Hukuken cevap vermek gerekirse sevgili olmak diye bir suç ceza kanunumuzda yok. Ancak işin cinsel ilişki boyutunu kastediyorsan "Reşit olmayanla cinsel ilişki" suçu kanunumuzda düzenlenmiştir. Bu suçun oluşmasının koşulları, taraflar rıza gösterse bile ilişkiye giren kişilerden birinin reşit olmaması ve aynı zamanda da çocuk olmaması gerekir (15-18 yaş arası). Diğer kişinin reşit olup olmamasının önemi bulunmamaktadır. Bu suç ancak şikayet üzerine kovuşturulur. Yine anne-baba tek başına şikayetçi olamaz bizzat çocuğun şikayetçi olması beklenir.
Nitekim, Sanığın üzerine atılı bulunan suçun şikâyete tabî suçlardan olmasına, mağdurenin suç tarihinde 15-18 yaş grubunda olup şikâyet hakkına sahip olmasına rağmen, beyanına başvurulup şikâyeti sorulmadan, mağdurenin velisinin şikâyetçi olunması ile yetinilerek eksik inceleme ile yazılı şekilde hüküm kurulması hukuka aykırıdır (Yargıtay 14. Ceza Dairesi - Karar: 2014/11126).
Sanığın suç tarihlerinde onbeş yaşını tamamlayan mağdure ile cebir, tehdit, hile veya iradeyi etkileyen başka bir neden bulunmaksızın, rızası doğrultusunda cinsel ilişkiye girdiği, sanığın bu eyleminin TCK’nın 104/1. maddesinde düzenlenen reşit olmayanla cinsel ilişki suçunu oluşturduğu, ancak bu suçun takibinin şikayete bağlı olup mağdurenin şikayetçi olmadığının anlaşılması karşısında, sanık hakkında eylemin reşit olmayanla cinsel ilişki kabulü ile bu suçtan görülen kamu davasının şikayet yokluğu nedeniyle düşmesine karar verilmesi gerekirken yazılı şekilde ırza geçme suçundan beraatine hükmedilmesi hukuka aykırıdır (Yargıtay 14.Ceza Dairesi - Karar: 2016/1407).

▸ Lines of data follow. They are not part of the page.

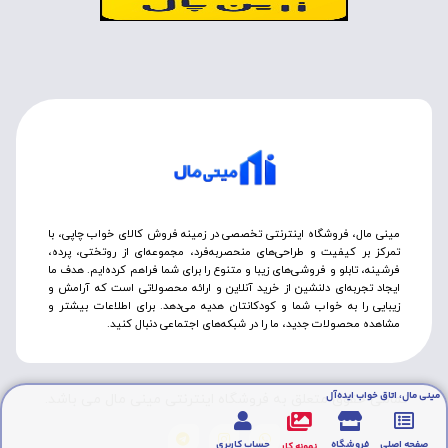
مینی مال، فروشگاه اینترنتی تخصصی در زمینه فروش کالای خواب چاپی، با
تمرکز بر کیفیت و طراحی‌های منحصربه‌فرد، مجموعه‌ای از روتختی‌، پرده،
فرشینه، تابلو و فروشی‌های زیبا و متنوع را برای شما فراهم کرده‌ایم. هدف ما
ایجاد تجربه‌ای دلنشین از خرید آنلاین و ارائه محصولاتی است که آرامش و
زیبایی را به خواب شما و کودکانتان هدیه می‌دهد. برای اطلاعات بیشتر و
مشاهده محصولات جدید، ما را در شبکه‌های اجتماعی دنبال کنید.
مینی مال، اتاق خواب ایده‌آل
تمامی حقوق متعلق به فروشگاه اینترنتی مینی مال می باشد.
صفحه اصلی
فروشگاه
حساب کاربری
نمونه کار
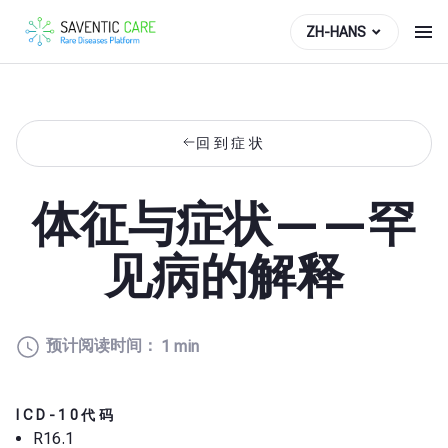
ZH-HANS
回到症状
体征与症状——罕
见病的解释
预计阅读时间：
1 min
ICD-10代码
R16.1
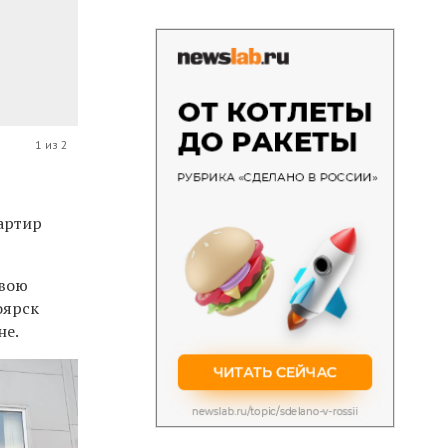
1 из 2
вартир
свою
оярск
не.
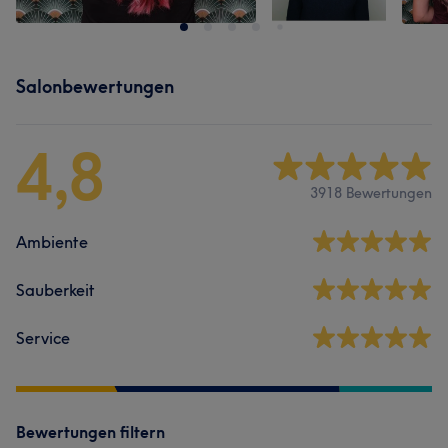
Salonbewertungen
4,8
3918 Bewertungen
Ambiente
Sauberkeit
Service
Bewertungen filtern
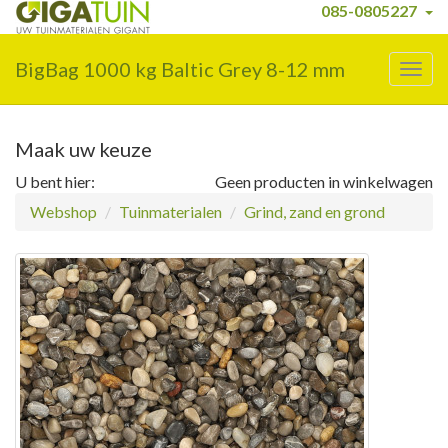
085-0805227
BigBag 1000 kg Baltic Grey 8-12 mm
Togg
navig
Maak uw keuze
U bent hier:
Geen producten in winkelwagen
Webshop
Tuinmaterialen
Grind, zand en grond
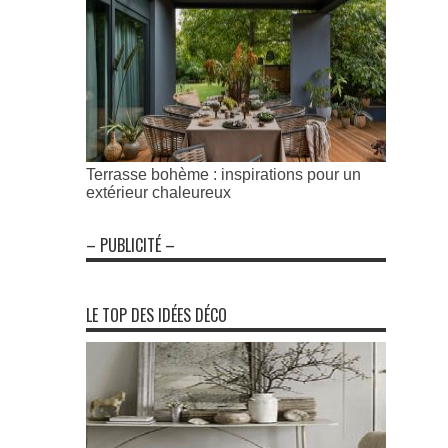
Terrasse bohème : inspirations pour un
extérieur chaleureux
– PUBLICITÉ –
LE TOP DES IDÉES DÉCO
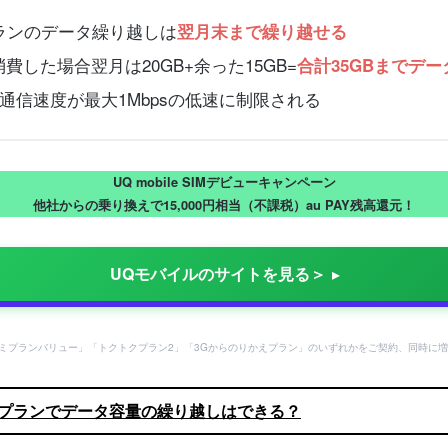
ランのデータ繰り越しは
翌月末まで繰り越せる
費した場合翌月は20GB+余った15GB=
合計35GBまでデ
信速度が最大1Mbpsの低速に制限される
UQ mobile SIMデビューキャンペーン
他社からの乗り換えで15,000円相当（不課税）au PAY残高還元！
UQモバイルのサイトを見る＞
ミプランバリュー」「トクトクプラン2」「3Gからのりかえプラン」のいずれかをご契約、同時に増
クプランでデータ容量の繰り越しはできる？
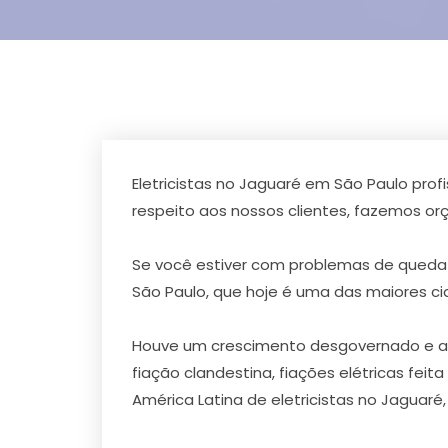
Eletricistas no Jaguaré em São Paulo prof
respeito aos nossos clientes, fazemos 
Se você estiver com problemas de queda 
São Paulo, que hoje é uma das maiores c
Houve um crescimento desgovernado e a ca
fiação clandestina, fiações elétricas fei
América Latina de eletricistas no Jaguar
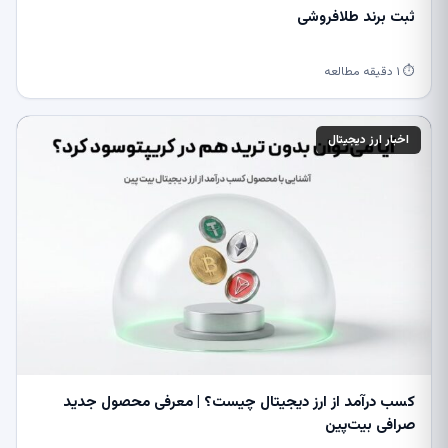
ثبت برند طلافروشی
⏱ ۱ دقیقه مطالعه
اخبار ارز دیجیتال
کسب درآمد از ارز دیجیتال چیست؟ | معرفی محصول جدید
صرافی بیت‌پین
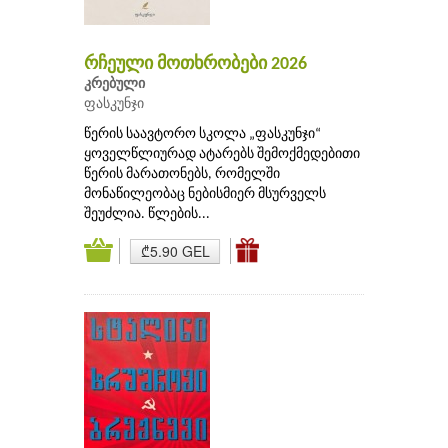
რჩეული მოთხრობები 2026
კრებული
ფასკუნჯი
წერის საავტორო სკოლა „ფასკუნჯი“
ყოველწლიურად ატარებს შემოქმედებითი
წერის მარათონებს, რომელში
მონაწილეობაც ნებისმიერ მსურველს
შეუძლია. წლების...
₾5.90 GEL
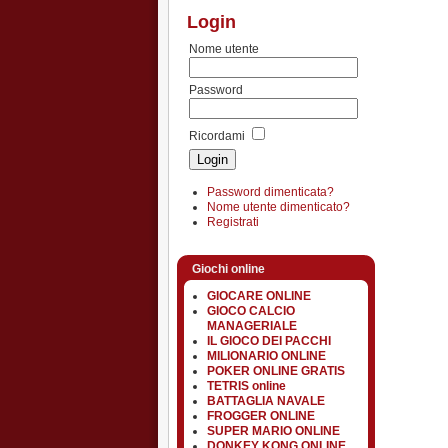
Login
Nome utente
Password
Ricordami
Password dimenticata?
Nome utente dimenticato?
Registrati
Giochi online
GIOCARE ONLINE
GIOCO CALCIO
MANAGERIALE
IL GIOCO DEI PACCHI
MILIONARIO ONLINE
POKER ONLINE GRATIS
TETRIS online
BATTAGLIA NAVALE
FROGGER ONLINE
SUPER MARIO ONLINE
DONKEY KONG ONLINE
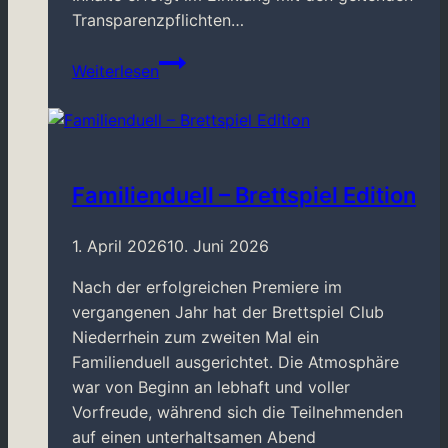
Transparenzpflichten…
Brettspiel-
Weiterlesen
Flohmarkt
2026
Familienduell – Brettspiel Edition
1. April 2026
10. Juni 2026
Nach der erfolgreichen Premiere im
vergangenen Jahr hat der Brettspiel Club
Niederrhein zum zweiten Mal ein
Familienduell ausgerichtet. Die Atmosphäre
war von Beginn an lebhaft und voller
Vorfreude, während sich die Teilnehmenden
auf einen unterhaltsamen Abend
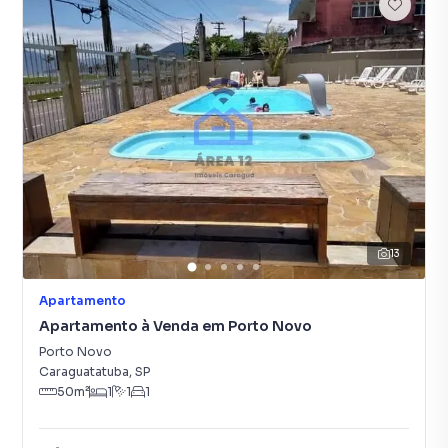
13
Apartamento
Apartamento à Venda em Porto Novo
Porto Novo
Caraguatatuba
,
SP
50
m²
1
1
1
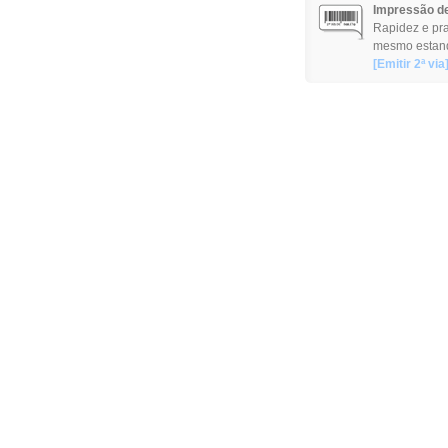
Impressão de
Rapidez e pra
mesmo estan
[Emitir 2ª via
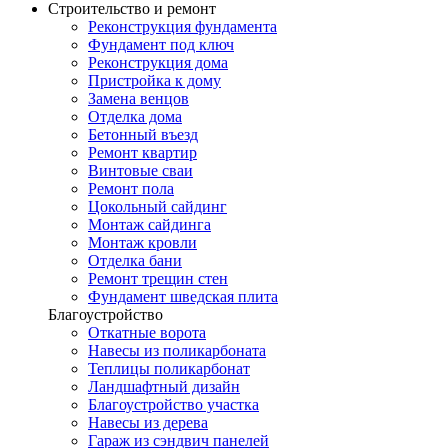
Строительство и ремонт
Реконструкция фундамента
Фундамент под ключ
Реконструкция дома
Пристройка к дому
Замена венцов
Отделка дома
Бетонный въезд
Ремонт квартир
Винтовые сваи
Ремонт пола
Цокольный сайдинг
Монтаж сайдинга
Монтаж кровли
Отделка бани
Ремонт трещин стен
Фундамент шведская плита
Благоустройство
Откатные ворота
Навесы из поликарбоната
Теплицы поликарбонат
Ландшафтный дизайн
Благоустройство участка
Навесы из дерева
Гараж из сэндвич панелей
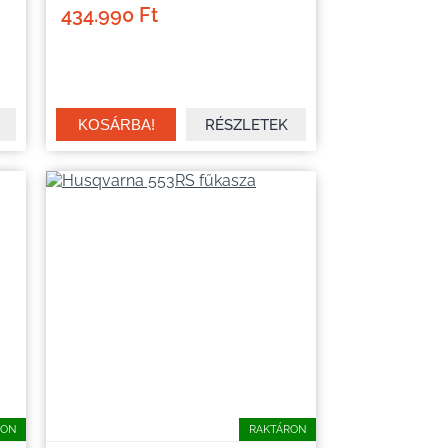
434.990 Ft
RÉSZLETEK
RON
RAKTÁRON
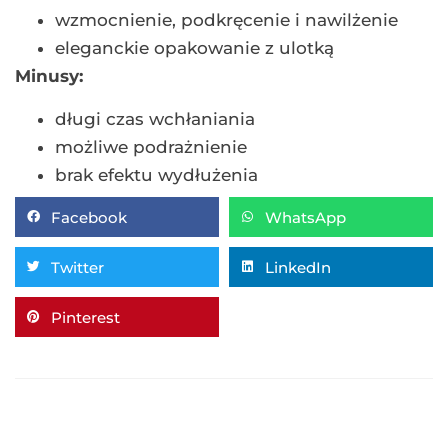
wzmocnienie, podkręcenie i nawilżenie
eleganckie opakowanie z ulotką
Minusy:
długi czas wchłaniania
możliwe podrażnienie
brak efektu wydłużenia
Facebook
WhatsApp
Twitter
LinkedIn
Pinterest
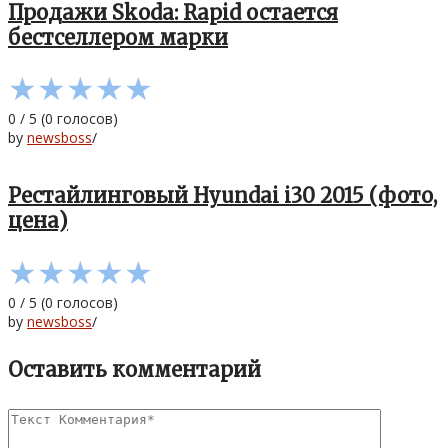
Продажи Skoda: Rapid остается
бестселлером марки
★
★
★
★
★
0
/
5
(
0
голосов)
by
newsboss
/
Рестайлинговый Hyundai i30 2015 (фото,
цена)
★
★
★
★
★
0
/
5
(
0
голосов)
by
newsboss
/
Оставить комментарий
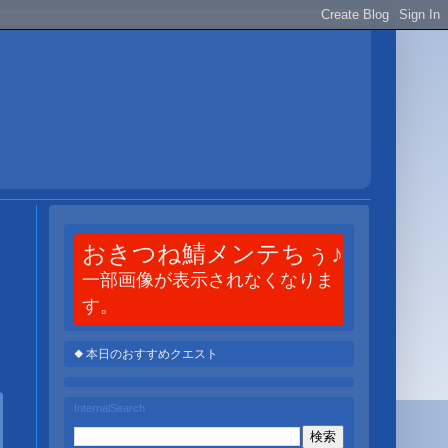
おきつね鯖メンテちぅ♪
一部画像が表示されなくなりま
す。
◆ 本日のおすすめクエスト
InternalSearch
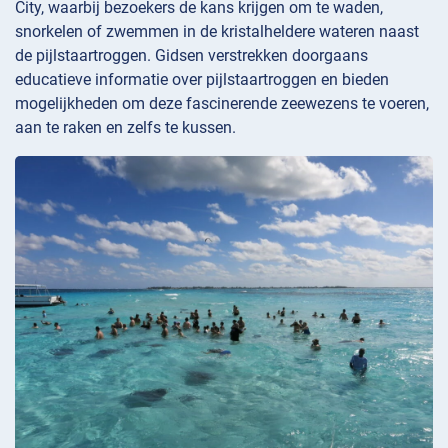
City, waarbij bezoekers de kans krijgen om te waden,
snorkelen of zwemmen in de kristalheldere wateren naast
de pijlstaartroggen. Gidsen verstrekken doorgaans
educatieve informatie over pijlstaartroggen en bieden
mogelijkheden om deze fascinerende zeewezens te voeren,
aan te raken en zelfs te kussen.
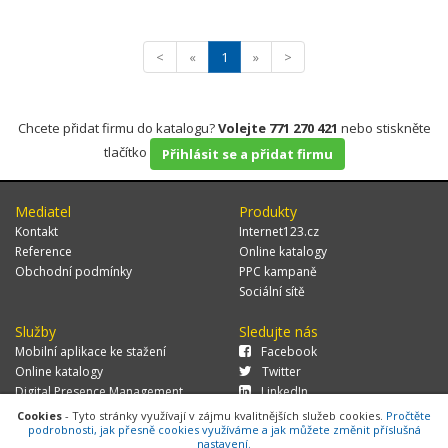
<
«
1
»
>
Chcete přidat firmu do katalogu?
Volejte 771 270 421
nebo stiskněte
tlačítko
Přihlásit se a přidat firmu
Mediatel
Produkty
Kontakt
Internet123.cz
Reference
Online katalogy
Obchodní podmínky
PPC kampaně
Sociální sítě
Služby
Sledujte nás
Mobilní aplikace ke stažení
Facebook
Online katalogy
Twitter
Digital Presence Management
LinkedIn
Více zákazníků
Cookies
- Tyto stránky využívají v zájmu kvalitnějších služeb cookies.
Pročtěte
podrobnosti, jak přesně cookies využíváme a jak můžete změnit příslušná
nastavení.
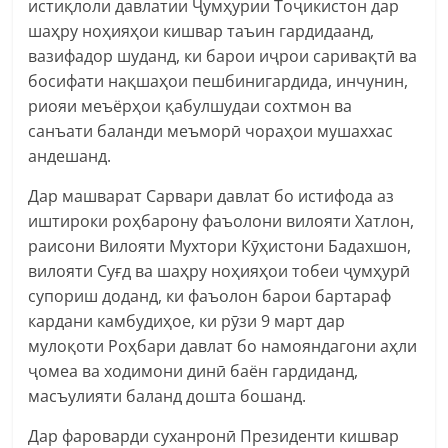
истиқлоли давлатии Ҷумҳурии Тоҷикистон дар
шаҳру ноҳияҳои кишвар таъин гардидаанд,
вазифадор шуданд, ки барои иҷрои саривақтӣ ва
босифати нақшаҳои пешбинигардида, инчунин,
риояи меъёрҳои қабулшудаи сохтмон ва
санъати баланди меъморӣ чораҳои мушаххас
андешанд.
Дар машварат Сарвари давлат бо истифода аз
иштироки роҳбарону фаъолони вилояти Хатлон,
раисони Вилояти Мухтори Кӯҳистони Бадахшон,
вилояти Суғд ва шаҳру ноҳияҳои тобеи ҷумҳурӣ
супориш доданд, ки фаъолон барои бартараф
кардани камбудиҳое, ки рӯзи 9 март дар
мулоқоти Роҳбари давлат бо намояндагони аҳли
ҷомеа ва ходимони динӣ баён гардиданд,
масъулияти баланд дошта бошанд.
Дар фароварди суханронӣ Президенти кишвар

15-18 yaş grubunda iki çocuğun cinsel ilişkiye girmesi halinde de reşit olmayanla cinsel ilişki suçu meydana gelir. Ancak, Yargıtay uygulamada 15-18 yaş grubunda iki çocuk arasında gerçekleşen cinsel ilişkide kız çocuğunu mağdur, erkek çocuğunu ise fail olarak kabul etmektedir. Erkeğin fail olarak kabul edilip cezalandırılması pek çok uygulama sorununa yol açsa da Yargıtay reşit olmayanla cinsel ilişki suçunda ikisi de 15-18 yaş grubunda olan çocuklardan erkek çocuğunu fail olarak kabul ederek TCK’nin 104. maddesi gereği cezalandırma şeklindeki yerleşik içtihadını sürdürmektedir.